# [Problem]
These entries must be printed again exactly as they are.

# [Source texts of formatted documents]

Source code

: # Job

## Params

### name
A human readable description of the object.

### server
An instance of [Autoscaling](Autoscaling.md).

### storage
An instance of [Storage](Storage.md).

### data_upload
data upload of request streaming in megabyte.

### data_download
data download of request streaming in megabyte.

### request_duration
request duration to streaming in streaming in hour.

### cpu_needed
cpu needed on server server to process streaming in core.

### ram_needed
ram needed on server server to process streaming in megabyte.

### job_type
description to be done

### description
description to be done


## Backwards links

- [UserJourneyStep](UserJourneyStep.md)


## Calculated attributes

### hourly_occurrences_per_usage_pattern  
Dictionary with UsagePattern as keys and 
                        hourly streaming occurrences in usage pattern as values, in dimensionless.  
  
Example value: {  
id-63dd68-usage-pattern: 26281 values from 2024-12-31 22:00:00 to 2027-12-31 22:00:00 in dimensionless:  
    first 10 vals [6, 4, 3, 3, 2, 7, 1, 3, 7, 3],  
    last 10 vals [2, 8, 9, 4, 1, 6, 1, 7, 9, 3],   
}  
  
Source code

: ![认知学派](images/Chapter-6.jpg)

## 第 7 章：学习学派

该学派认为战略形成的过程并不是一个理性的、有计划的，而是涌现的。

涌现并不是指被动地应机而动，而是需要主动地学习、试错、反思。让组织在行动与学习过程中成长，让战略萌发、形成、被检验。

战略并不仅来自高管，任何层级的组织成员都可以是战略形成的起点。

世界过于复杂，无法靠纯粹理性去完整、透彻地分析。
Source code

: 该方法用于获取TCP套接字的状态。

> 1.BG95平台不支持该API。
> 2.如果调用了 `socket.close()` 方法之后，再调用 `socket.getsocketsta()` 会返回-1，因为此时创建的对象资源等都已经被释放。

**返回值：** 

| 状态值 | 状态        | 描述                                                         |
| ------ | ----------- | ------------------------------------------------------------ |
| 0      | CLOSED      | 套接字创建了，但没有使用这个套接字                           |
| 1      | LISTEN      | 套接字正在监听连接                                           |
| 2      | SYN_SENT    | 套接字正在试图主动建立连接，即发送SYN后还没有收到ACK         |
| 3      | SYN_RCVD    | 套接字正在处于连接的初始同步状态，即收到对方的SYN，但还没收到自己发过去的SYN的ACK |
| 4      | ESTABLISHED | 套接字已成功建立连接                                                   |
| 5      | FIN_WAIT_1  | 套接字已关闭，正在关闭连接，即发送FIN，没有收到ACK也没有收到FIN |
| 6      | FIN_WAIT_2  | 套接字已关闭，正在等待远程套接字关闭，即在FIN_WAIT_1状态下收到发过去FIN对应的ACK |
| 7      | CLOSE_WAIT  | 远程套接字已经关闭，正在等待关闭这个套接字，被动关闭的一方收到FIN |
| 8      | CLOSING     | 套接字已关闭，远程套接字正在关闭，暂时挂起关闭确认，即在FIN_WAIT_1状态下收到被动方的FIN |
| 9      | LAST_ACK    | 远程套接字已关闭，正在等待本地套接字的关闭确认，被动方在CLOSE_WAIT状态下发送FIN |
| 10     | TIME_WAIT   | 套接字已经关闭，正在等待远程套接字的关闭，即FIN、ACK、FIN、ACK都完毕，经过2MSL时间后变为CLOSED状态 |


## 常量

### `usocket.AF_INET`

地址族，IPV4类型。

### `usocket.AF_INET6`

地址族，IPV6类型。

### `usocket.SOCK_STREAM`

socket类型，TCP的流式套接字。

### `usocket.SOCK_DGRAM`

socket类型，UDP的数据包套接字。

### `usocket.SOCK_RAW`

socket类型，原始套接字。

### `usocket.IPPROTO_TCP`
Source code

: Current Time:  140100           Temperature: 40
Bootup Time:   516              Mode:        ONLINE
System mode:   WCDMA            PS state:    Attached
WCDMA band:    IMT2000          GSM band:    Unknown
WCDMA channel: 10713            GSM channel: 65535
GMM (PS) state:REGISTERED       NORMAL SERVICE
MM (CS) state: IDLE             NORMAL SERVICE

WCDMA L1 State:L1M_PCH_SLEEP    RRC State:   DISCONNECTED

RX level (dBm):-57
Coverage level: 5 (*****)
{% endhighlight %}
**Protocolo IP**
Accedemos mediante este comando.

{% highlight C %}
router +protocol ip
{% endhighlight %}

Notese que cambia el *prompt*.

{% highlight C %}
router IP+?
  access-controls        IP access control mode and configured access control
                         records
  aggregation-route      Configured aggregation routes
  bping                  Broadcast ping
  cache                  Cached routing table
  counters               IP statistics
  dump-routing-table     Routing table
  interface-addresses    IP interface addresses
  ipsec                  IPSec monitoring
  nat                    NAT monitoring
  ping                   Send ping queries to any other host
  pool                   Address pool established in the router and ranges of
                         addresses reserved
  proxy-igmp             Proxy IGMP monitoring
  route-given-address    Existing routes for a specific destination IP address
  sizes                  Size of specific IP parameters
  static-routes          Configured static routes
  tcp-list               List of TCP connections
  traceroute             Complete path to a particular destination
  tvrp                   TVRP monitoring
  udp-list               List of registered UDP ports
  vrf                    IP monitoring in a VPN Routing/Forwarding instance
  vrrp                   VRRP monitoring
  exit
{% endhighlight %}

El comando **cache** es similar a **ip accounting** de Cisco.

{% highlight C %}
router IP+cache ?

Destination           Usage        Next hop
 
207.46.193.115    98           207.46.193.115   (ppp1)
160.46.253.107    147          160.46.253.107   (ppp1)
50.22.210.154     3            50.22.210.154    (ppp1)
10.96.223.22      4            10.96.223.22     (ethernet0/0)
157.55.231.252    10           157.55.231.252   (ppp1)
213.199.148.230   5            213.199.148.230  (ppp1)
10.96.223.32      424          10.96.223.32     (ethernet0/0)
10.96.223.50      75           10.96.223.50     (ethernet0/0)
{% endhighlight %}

# [Task result]
Source code

: # Job

## Params

### name
A human readable description of the object.

### server
An instance of [Autoscaling](Autoscaling.md).

### storage
An instance of [Storage](Storage.md).

### data_upload
data upload of request streaming in megabyte.

### data_download
data download of request streaming in megabyte.

### request_duration
request duration to streaming in streaming in hour.

### cpu_needed
cpu needed on server server to process streaming in core.

### ram_needed
ram needed on server server to process streaming in megabyte.

### job_type
description to be done

### description
description to be done


## Backwards links

- [UserJourneyStep](UserJourneyStep.md)


## Calculated attributes

### hourly_occurrences_per_usage_pattern  
Dictionary with UsagePattern as keys and 
                        hourly streaming occurrences in usage pattern as values, in dimensionless.  
  
Example value: {  
id-63dd68-usage-pattern: 26281 values from 2024-12-31 22:00:00 to 2027-12-31 22:00:00 in dimensionless:  
    first 10 vals [6, 4, 3, 3, 2, 7, 1, 3, 7, 3],  
    last 10 vals [2, 8, 9, 4, 1, 6, 1, 7, 9, 3],   
}  
  
Source code

: ![认知学派](images/Chapter-6.jpg)

## 第 7 章：学习学派

该学派认为战略形成的过程并不是一个理性的、有计划的，而是涌现的。

涌现并不是指被动地应机而动，而是需要主动地学习、试错、反思。让组织在行动与学习过程中成长，让战略萌发、形成、被检验。

战略并不仅来自高管，任何层级的组织成员都可以是战略形成的起点。

世界过于复杂，无法靠纯粹理性去完整、透彻地分析。
Source code

: 该方法用于获取TCP套接字的状态。

> 1.BG95平台不支持该API。
> 2.如果调用了 `socket.close()` 方法之后，再调用 `socket.getsocketsta()` 会返回-1，因为此时创建的对象资源等都已经被释放。

**返回值：** 

| 状态值 | 状态        | 描述                                                         |
| ------ | ----------- | ------------------------------------------------------------ |
| 0      | CLOSED      | 套接字创建了，但没有使用这个套接字                           |
| 1      | LISTEN      | 套接字正在监听连接                                           |
| 2      | SYN_SENT    | 套接字正在试图主动建立连接，即发送SYN后还没有收到ACK         |
| 3      | SYN_RCVD    | 套接字正在处于连接的初始同步状态，即收到对方的SYN，但还没收到自己发过去的SYN的ACK |
| 4      | ESTABLISHED | 套接字已成功建立连接                                                   |
| 5      | FIN_WAIT_1  | 套接字已关闭，正在关闭连接，即发送FIN，没有收到ACK也没有收到FIN |
| 6      | FIN_WAIT_2  | 套接字已关闭，正在等待远程套接字关闭，即在FIN_WAIT_1状态下收到发过去FIN对应的ACK |
| 7      | CLOSE_WAIT  | 远程套接字已经关闭，正在等待关闭这个套接字，被动关闭的一方收到FIN |
| 8      | CLOSING     | 套接字已关闭，远程套接字正在关闭，暂时挂起关闭确认，即在FIN_WAIT_1状态下收到被动方的FIN |
| 9      | LAST_ACK    | 远程套接字已关闭，正在等待本地套接字的关闭确认，被动方在CLOSE_WAIT状态下发送FIN |
| 10     | TIME_WAIT   | 套接字已经关闭，正在等待远程套接字的关闭，即FIN、ACK、FIN、ACK都完毕，经过2MSL时间后变为CLOSED状态 |


## 常量

### `usocket.AF_INET`

地址族，IPV4类型。

### `usocket.AF_INET6`

地址族，IPV6类型。

### `usocket.SOCK_STREAM`

socket类型，TCP的流式套接字。

### `usocket.SOCK_DGRAM`

socket类型，UDP的数据包套接字。

### `usocket.SOCK_RAW`

socket类型，原始套接字。

### `usocket.IPPROTO_TCP`
Source code

: Current Time:  140100           Temperature: 40
Bootup Time:   516              Mode:        ONLINE
System mode:   WCDMA            PS state:    Attached
WCDMA band:    IMT2000          GSM band:    Unknown
WCDMA channel: 10713            GSM channel: 65535
GMM (PS) state:REGISTERED       NORMAL SERVICE
MM (CS) state: IDLE             NORMAL SERVICE

WCDMA L1 State:L1M_PCH_SLEEP    RRC State:   DISCONNECTED

RX level (dBm):-57
Coverage level: 5 (*****)
{% endhighlight %}
**Protocolo IP**
Accedemos mediante este comando.

{% highlight C %}
router +protocol ip
{% endhighlight %}

Notese que cambia el *prompt*.

{% highlight C %}
router IP+?
  access-controls        IP access control mode and configured access control
                         records
  aggregation-route      Configured aggregation routes
  bping                  Broadcast ping
  cache                  Cached routing table
  counters               IP statistics
  dump-routing-table     Routing table
  interface-addresses    IP interface addresses
  ipsec                  IPSec monitoring
  nat                    NAT monitoring
  ping                   Send ping queries to any other host
  pool                   Address pool established in the router and ranges of
                         addresses reserved
  proxy-igmp             Proxy IGMP monitoring
  route-given-address    Existing routes for a specific destination IP address
  sizes                  Size of specific IP parameters
  static-routes          Configured static routes
  tcp-list               List of TCP connections
  traceroute             Complete path to a particular destination
  tvrp                   TVRP monitoring
  udp-list               List of registered UDP ports
  vrf                    IP monitoring in a VPN Routing/Forwarding instance
  vrrp                   VRRP monitoring
  exit
{% endhighlight %}

El comando **cache** es similar a **ip accounting** de Cisco.

{% highlight C %}
router IP+cache ?

Destination           Usage        Next hop
 
207.46.193.115    98           207.46.193.115   (ppp1)
160.46.253.107    147          160.46.253.107   (ppp1)
50.22.210.154     3            50.22.210.154    (ppp1)
10.96.223.22      4            10.96.223.22     (ethernet0/0)
157.55.231.252    10           157.55.231.252   (ppp1)
213.199.148.230   5            213.199.148.230  (ppp1)
10.96.223.32      424          10.96.223.32     (ethernet0/0)
10.96.223.50      75           10.96.223.50     (ethernet0/0)
{% endhighlight %}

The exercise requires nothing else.